Task description: Your answer is the lines below, exactly, from the one that contains "left wrist: (102, 24)" through the one that contains "left hip: (534, 484)", both included.

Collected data
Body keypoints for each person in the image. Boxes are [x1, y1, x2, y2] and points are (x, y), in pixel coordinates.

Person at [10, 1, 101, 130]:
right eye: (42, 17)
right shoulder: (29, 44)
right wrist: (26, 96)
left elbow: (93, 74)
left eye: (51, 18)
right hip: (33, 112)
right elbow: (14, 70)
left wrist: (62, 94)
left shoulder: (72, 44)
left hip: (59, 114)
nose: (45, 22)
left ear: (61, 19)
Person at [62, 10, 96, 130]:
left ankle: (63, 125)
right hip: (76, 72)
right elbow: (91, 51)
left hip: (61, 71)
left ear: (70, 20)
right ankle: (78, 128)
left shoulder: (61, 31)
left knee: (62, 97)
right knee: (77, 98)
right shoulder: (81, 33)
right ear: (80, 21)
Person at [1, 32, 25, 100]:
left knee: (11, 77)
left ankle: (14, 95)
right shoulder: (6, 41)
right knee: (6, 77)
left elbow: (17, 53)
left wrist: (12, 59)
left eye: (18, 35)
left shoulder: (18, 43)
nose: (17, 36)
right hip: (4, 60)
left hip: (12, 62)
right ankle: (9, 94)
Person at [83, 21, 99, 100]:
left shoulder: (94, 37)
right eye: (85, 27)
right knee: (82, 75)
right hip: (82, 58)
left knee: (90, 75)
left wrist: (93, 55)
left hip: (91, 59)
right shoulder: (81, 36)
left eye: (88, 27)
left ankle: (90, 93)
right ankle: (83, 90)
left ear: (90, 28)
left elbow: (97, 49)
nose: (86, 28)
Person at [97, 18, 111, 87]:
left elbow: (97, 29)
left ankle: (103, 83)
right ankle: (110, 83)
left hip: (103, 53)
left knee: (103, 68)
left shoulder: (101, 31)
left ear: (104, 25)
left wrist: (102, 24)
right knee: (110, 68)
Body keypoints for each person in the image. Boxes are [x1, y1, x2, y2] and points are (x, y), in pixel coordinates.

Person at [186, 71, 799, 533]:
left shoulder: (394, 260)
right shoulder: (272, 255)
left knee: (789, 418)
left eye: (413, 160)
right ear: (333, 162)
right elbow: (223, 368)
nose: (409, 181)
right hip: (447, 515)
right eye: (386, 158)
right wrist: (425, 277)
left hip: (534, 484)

---

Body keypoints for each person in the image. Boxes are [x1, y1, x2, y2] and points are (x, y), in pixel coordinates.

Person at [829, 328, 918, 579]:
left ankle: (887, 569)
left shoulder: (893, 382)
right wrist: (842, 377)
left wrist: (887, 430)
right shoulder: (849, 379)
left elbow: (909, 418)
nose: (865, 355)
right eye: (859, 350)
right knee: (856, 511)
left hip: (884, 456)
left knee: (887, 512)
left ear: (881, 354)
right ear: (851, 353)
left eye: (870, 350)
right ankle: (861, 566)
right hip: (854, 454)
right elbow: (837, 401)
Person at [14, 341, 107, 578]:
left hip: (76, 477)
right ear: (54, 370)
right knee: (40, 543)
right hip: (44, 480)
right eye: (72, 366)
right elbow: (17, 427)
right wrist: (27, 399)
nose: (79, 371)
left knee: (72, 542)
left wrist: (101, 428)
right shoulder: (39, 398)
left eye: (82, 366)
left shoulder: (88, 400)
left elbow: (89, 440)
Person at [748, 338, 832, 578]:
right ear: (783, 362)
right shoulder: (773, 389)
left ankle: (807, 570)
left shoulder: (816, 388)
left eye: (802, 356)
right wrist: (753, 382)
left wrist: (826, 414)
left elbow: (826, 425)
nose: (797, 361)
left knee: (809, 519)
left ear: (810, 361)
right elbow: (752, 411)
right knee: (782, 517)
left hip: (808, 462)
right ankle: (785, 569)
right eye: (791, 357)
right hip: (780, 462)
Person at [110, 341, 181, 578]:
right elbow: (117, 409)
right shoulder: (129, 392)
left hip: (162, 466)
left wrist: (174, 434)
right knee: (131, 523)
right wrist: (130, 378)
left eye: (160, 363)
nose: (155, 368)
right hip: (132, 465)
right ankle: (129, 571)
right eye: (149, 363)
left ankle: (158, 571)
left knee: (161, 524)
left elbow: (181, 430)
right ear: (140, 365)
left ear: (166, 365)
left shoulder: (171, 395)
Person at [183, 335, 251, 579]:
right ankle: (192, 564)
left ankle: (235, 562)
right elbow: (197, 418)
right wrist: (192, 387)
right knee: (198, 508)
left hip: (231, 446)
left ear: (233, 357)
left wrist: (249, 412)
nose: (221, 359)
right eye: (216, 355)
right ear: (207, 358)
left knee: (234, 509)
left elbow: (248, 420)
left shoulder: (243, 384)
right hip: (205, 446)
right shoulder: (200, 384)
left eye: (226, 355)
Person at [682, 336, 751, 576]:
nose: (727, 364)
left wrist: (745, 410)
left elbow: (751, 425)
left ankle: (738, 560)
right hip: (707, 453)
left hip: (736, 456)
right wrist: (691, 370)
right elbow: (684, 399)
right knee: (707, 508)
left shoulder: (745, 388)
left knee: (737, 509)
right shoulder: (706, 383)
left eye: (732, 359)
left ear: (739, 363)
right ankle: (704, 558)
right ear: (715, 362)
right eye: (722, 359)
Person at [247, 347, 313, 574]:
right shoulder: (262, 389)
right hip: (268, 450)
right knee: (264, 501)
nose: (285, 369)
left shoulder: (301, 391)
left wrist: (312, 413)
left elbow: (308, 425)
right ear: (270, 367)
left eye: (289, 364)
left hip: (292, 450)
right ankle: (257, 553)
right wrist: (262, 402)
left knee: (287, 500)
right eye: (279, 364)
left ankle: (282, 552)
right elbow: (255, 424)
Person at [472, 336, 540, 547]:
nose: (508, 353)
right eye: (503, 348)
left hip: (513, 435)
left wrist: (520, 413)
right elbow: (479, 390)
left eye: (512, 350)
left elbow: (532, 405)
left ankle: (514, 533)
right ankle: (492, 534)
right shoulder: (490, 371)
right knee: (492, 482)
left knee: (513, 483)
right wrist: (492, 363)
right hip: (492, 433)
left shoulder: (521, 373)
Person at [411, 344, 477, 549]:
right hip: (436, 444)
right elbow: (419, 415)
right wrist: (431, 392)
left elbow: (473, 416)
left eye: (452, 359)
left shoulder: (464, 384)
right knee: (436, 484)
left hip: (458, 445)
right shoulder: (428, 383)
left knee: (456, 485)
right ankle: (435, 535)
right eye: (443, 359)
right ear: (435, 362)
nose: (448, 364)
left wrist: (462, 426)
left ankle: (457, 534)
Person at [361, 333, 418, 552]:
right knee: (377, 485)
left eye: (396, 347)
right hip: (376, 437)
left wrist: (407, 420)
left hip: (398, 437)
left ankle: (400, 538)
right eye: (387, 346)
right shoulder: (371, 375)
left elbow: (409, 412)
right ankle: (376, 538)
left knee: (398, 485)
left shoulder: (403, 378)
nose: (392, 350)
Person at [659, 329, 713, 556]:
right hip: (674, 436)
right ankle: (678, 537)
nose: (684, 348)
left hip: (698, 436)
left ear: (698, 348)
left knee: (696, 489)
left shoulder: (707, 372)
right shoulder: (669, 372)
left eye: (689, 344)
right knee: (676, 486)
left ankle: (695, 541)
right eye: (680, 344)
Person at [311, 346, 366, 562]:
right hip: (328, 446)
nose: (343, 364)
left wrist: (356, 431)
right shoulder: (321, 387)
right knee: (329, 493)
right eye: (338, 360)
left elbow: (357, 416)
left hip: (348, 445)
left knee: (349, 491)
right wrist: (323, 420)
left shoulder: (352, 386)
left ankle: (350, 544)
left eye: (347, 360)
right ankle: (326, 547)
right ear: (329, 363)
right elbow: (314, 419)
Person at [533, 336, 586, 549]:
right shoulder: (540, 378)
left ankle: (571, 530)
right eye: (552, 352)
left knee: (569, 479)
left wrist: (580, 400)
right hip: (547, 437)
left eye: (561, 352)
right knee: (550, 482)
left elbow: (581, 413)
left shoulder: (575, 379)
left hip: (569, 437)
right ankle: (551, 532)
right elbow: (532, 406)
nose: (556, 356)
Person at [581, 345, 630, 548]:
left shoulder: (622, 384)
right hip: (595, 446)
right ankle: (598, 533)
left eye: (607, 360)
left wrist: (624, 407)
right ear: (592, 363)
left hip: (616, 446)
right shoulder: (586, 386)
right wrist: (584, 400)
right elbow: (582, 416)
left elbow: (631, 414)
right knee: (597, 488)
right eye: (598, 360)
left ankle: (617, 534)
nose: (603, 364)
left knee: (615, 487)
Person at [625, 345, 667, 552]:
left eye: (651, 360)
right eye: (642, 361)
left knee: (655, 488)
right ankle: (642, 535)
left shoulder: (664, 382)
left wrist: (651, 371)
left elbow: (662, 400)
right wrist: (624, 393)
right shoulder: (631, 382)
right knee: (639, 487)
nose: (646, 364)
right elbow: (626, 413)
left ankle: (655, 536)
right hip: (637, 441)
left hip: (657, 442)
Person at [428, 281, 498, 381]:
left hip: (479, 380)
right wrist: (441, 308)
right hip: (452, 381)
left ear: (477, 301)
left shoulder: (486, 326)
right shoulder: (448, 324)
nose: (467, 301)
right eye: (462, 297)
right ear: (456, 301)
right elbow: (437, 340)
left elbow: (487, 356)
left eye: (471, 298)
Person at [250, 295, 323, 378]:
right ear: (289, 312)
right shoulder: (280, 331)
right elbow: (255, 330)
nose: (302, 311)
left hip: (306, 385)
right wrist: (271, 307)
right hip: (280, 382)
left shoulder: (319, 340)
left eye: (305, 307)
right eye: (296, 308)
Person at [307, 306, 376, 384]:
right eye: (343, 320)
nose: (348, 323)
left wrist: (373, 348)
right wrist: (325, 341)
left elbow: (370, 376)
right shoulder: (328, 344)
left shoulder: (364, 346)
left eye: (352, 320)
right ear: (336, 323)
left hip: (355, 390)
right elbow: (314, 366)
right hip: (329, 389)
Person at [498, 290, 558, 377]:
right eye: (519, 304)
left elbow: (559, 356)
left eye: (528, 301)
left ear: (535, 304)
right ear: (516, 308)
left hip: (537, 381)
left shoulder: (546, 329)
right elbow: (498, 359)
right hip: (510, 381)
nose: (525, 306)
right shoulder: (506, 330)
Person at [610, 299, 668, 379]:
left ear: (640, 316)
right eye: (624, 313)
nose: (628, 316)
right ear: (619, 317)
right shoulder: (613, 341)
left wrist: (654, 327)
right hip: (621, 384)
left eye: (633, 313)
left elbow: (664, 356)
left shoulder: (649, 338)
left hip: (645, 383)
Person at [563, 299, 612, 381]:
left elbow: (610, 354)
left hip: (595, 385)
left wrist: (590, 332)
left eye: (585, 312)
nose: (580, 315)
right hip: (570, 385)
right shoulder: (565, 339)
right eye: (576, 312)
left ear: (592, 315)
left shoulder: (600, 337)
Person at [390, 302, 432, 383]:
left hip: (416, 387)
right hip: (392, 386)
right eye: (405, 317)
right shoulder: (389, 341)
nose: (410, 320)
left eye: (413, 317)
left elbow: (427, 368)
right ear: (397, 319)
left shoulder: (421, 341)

Response box:
left wrist: (102, 24)
right knee: (110, 68)
Body keypoints for each person in the image. Boxes are [x1, y1, x2, y2] and points are (x, y), in pixel coordinates.

Person at [186, 71, 799, 533]:
left shoulder: (394, 260)
right shoulder: (272, 255)
left knee: (789, 418)
left eye: (413, 160)
right ear: (333, 162)
right elbow: (223, 368)
nose: (409, 181)
right hip: (447, 515)
right eye: (386, 158)
right wrist: (425, 277)
left hip: (534, 484)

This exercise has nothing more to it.